*** DATA SUPPLIED ***
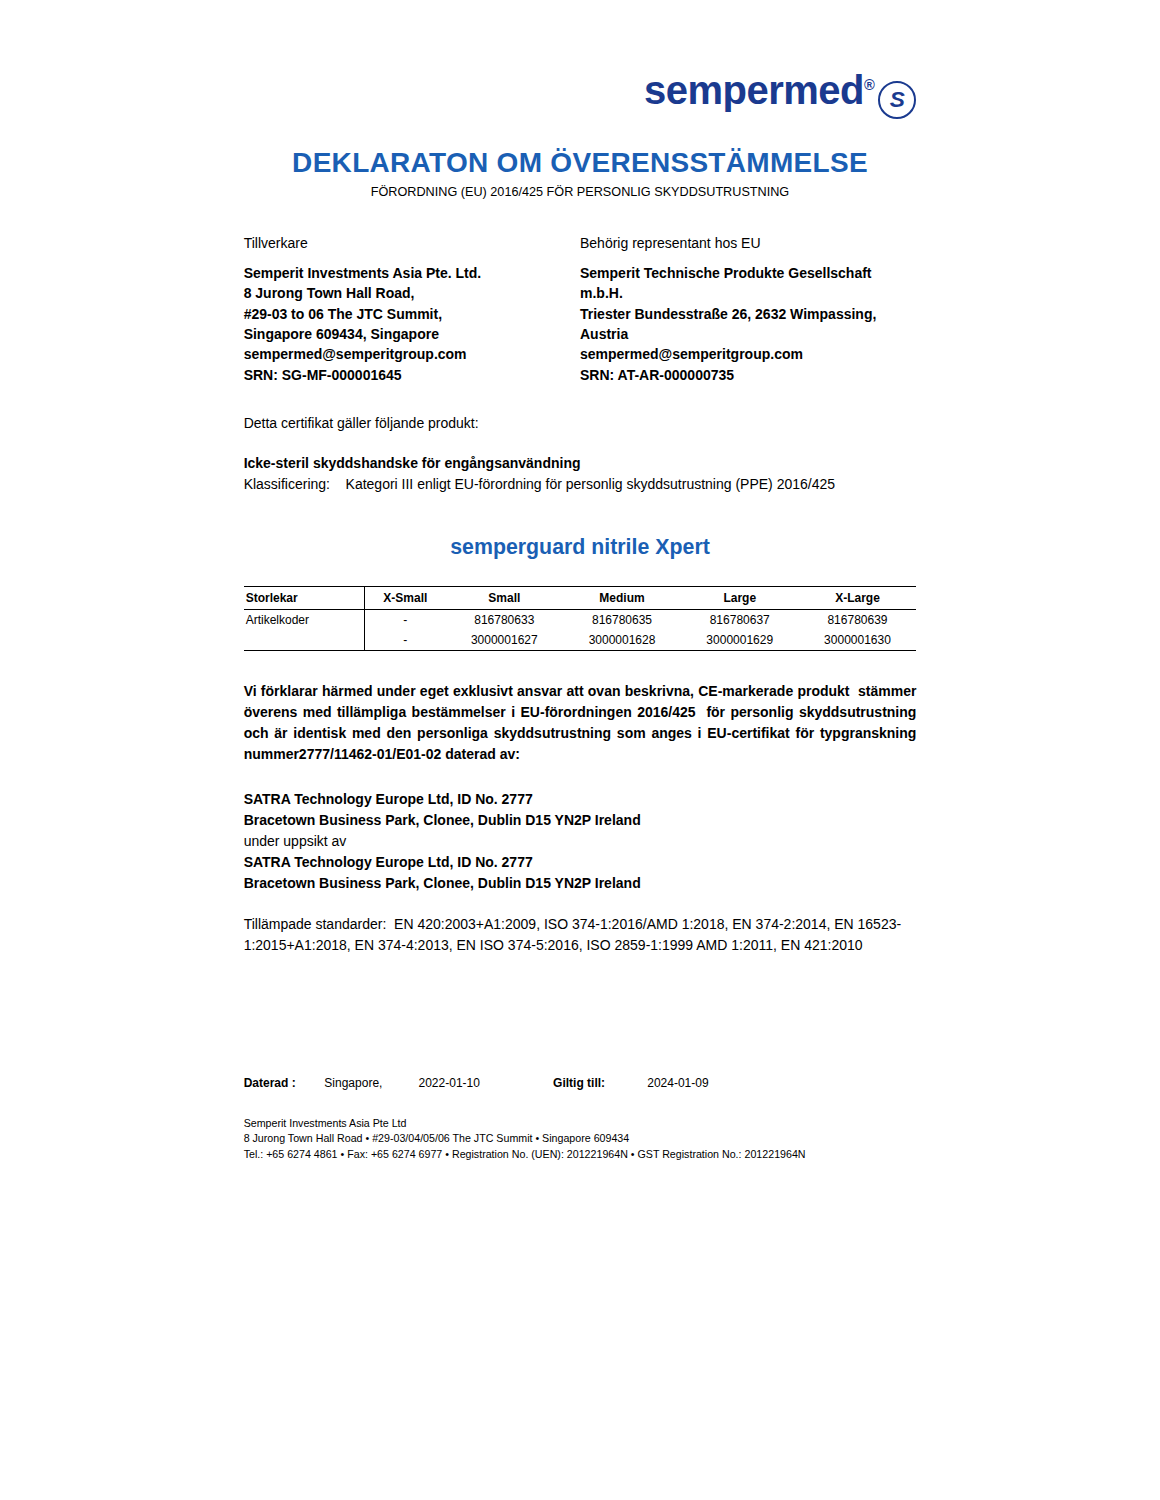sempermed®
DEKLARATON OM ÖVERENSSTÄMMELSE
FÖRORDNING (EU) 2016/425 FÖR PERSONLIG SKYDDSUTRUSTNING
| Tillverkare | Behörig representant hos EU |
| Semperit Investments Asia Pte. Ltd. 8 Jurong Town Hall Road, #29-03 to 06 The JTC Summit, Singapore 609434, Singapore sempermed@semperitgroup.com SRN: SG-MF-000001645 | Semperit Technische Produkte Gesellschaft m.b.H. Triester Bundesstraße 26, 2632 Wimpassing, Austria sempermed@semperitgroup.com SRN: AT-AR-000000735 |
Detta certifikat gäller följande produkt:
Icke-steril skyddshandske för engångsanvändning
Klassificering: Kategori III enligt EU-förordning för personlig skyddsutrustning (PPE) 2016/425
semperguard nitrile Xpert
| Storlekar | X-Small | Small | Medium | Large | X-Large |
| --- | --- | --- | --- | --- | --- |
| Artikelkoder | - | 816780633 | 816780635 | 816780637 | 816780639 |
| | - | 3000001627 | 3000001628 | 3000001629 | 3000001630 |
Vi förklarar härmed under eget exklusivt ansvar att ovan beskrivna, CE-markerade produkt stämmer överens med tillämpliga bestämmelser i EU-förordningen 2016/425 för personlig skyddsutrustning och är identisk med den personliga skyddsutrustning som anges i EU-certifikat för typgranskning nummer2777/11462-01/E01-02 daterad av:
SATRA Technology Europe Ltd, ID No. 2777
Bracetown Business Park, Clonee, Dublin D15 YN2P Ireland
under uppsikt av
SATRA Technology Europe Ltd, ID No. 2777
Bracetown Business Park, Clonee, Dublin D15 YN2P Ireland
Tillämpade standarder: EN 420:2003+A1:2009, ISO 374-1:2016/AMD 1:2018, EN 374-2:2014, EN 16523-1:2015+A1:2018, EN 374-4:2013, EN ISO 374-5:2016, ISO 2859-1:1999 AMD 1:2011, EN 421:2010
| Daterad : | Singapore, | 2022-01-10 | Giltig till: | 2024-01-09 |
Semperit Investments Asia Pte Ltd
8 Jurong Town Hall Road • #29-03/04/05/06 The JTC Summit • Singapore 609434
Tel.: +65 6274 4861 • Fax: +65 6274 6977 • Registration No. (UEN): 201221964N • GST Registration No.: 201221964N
*** End of DATA SUPPLIED ***
After going through the entries, say how many lines contain the string "Road". Nothing else belongs in the reply.

2